Mas a origem dessa discrepância não surgiu agora. É fato que o cinema, a forma de arte com maior apelo popular e mercadológico, é parte integrante do mundo do consumo. Ele é a arte com dupla personalidade, sempre transitando entre arte-pura e mercado, o que afrouxa o debate sobre suas possibilidades fora desse eixo.

Surge então uma questão simples: Se for para consumir, vamos consumir algo ruim? Não, claro que não. E já que é cinema, é arte, a única maneira de se evitar o consumo ruim é entender, analisar, criticar. Produções com alto nível artístico só vão aparecer para consumo se for feito um esforço nesse sentido, do contrário, cinema, como já acontece, é apenas produto desinteressante que se compra apenas e não se usufrui.

A existência da Academia se justifica desse modo. É lá que as questões, tão relevantes para qualquer aprimoramento, devem ser colocadas. Funcionando como um campo aberto para a experimentação de linguagem e o estudo teórico construtivo a faculdade tem importância. A responsabilidade dessa cruzada em busca da total compreensão da arte não é apenas dos acadêmicos, mas eles são os únicos que não têm comprometimento com outra causa além desta.
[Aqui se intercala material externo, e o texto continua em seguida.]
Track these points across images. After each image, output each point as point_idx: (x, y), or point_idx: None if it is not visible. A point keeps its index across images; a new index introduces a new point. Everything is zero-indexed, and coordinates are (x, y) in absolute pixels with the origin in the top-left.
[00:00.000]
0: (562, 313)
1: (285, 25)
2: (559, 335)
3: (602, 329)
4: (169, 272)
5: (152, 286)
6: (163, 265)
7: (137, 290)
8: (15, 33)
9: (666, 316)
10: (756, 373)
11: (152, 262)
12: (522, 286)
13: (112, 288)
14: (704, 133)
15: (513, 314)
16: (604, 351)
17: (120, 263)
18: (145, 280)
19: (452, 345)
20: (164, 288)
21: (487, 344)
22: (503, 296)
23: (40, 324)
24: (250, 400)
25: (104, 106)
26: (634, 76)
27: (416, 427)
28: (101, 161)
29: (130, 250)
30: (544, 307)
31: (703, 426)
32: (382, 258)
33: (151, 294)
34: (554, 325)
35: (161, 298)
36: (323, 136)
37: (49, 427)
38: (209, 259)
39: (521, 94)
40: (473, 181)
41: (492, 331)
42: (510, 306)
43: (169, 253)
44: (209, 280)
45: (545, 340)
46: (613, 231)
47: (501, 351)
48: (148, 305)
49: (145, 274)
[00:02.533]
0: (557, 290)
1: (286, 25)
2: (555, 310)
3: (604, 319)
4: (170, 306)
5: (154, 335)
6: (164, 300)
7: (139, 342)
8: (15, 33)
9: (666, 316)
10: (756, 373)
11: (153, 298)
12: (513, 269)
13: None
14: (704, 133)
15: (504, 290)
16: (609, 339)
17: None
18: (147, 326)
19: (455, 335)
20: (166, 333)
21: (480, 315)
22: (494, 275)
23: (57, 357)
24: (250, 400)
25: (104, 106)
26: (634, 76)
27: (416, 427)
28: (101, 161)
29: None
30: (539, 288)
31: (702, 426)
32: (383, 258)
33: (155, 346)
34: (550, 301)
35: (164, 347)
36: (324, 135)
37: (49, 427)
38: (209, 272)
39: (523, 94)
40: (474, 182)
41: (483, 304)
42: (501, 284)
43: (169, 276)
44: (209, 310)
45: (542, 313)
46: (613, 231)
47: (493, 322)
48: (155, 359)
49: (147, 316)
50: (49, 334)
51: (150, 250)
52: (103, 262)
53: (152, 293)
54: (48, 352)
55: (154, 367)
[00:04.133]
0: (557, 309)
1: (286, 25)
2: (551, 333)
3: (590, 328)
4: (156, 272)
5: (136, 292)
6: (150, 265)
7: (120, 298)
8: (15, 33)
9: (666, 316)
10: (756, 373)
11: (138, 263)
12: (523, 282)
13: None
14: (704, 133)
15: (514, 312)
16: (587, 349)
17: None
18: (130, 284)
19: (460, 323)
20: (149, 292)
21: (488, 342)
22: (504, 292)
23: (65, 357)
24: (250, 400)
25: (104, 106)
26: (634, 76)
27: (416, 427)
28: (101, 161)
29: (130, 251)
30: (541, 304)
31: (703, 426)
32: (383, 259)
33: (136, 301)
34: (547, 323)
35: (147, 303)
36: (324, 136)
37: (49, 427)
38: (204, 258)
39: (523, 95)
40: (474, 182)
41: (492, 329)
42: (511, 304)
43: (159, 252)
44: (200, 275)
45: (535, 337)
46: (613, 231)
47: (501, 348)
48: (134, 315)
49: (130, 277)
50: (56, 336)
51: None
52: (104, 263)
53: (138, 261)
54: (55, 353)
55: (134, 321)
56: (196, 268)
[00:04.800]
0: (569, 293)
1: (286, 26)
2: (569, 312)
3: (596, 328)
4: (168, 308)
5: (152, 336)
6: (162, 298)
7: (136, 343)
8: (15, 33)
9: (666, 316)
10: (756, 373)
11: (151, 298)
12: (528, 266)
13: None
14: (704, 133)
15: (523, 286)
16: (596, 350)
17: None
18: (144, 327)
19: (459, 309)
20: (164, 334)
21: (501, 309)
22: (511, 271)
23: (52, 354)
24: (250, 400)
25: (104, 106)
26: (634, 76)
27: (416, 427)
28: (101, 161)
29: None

Cinema na universidade é vital para o seu próprio desenvolvimento. O debate que lá ocorre tem poder de gerar conhecimento suficiente para colocar em xeque essa necessidade de consumo a qual está atrelado ou então confirmá-la. Seja qual for a escolha, ela tem que ser pensada e discutida até o esgotamento antes de virar uma conclusão. A faculdade é um possível caminho para se chegar à essência do que é o Cinema, ajudando-o a encontrar a sua verdadeira vocação nesse mundo confuso que talvez não saiba ainda muito bem o que fazer com ele.